I'm a horrible artist, but a decent photographer. I think that's because I lack the ability to conceptualize something visual from scratch (other than words, but that's something else entirely). The hardest things for me to photograph are people in a studio setting and the occasional still life that I construct.
Let me use board games to illustrate my point: I'm a great Boggle player, but not very good at Scrabble. Boggle is about recognizing patterns within set parameters and literally connecting those dots (letters) to form a word. Scrabble is less structured— it's about creating the parameters and then recognizing a pattern. I can take a decent photograph because it's about framing things within parameters, as opposed to taking a blank canvas and creating something from scratch. That tangent had a point, which I'll come to presently.

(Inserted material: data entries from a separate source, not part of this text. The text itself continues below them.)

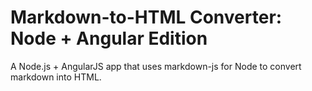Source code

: # Markdown-to-HTML Converter: Node + Angular Edition

A Node.js + AngularJS app that uses markdown-js for Node to convert markdown into HTML.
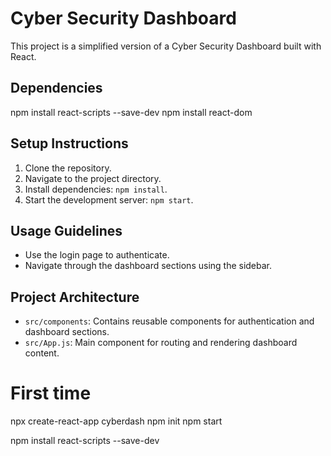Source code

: # Cyber Security Dashboard

This project is a simplified version of a Cyber Security Dashboard built with React.

## Dependencies
npm install react-scripts --save-dev
npm install react-dom


## Setup Instructions

1. Clone the repository.
2. Navigate to the project directory.
3. Install dependencies: `npm install`.
4. Start the development server: `npm start`.

## Usage Guidelines

- Use the login page to authenticate.
- Navigate through the dashboard sections using the sidebar.


## Project Architecture

- `src/components`: Contains reusable components for authentication and dashboard sections.
- `src/App.js`: Main component for routing and rendering dashboard content.



# First time

npx create-react-app cyberdash
npm init
npm start

npm install react-scripts --save-dev
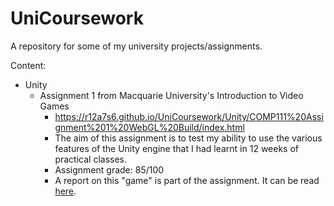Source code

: # UniCoursework
A repository for some of my university projects/assignments.

Content:
* Unity
  * Assignment 1 from Macquarie University's Introduction to Video Games
    * https://r12a7s6.github.io/UniCoursework/Unity/COMP111%20Assignment%201%20WebGL%20Build/index.html
    * The aim of this assignment is to test my ability to use the various features of the Unity engine that I had learnt in 12 weeks of practical classes.
    * Assignment grade: 85/100
    * A report on this "game" is part of the assignment. It can be read [here](Unity%2FCOMP111%20Assignment%201%20WebGL%20Build%2FSource%2FUnity%20Assignment%20Report.pdf).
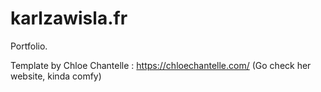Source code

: # karlzawisla.fr

Portfolio.

Template by Chloe Chantelle : https://chloechantelle.com/
(Go check her website, kinda comfy)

Beauty is one of the many tools that artists use. I use beauty as my yardstick for evaluating things that are a) good and b) appeal to me. Knowing that Picasso painted gorgeous "traditional" subject matter before turning the art world on its head shows me that he's "good." And knowing that he's deliberately doing these things makes me sidestep the absence of straightforward (traditional) beauty and appreciate his cubist work as a) good and b) personally appealing. That is why I stood slack-jawed in the Musée Picasso, taking it all in, including the "Death of Casagemas" and the "Guernica"- era work last summer.
Incidentally, I couldn't remember what "Mademoiselles d' Avignon" looked like, so I googled it. The results included a Monty Python sketch and a French grammar lesson explaining that it's really "Les Demoiselles d'Avignon."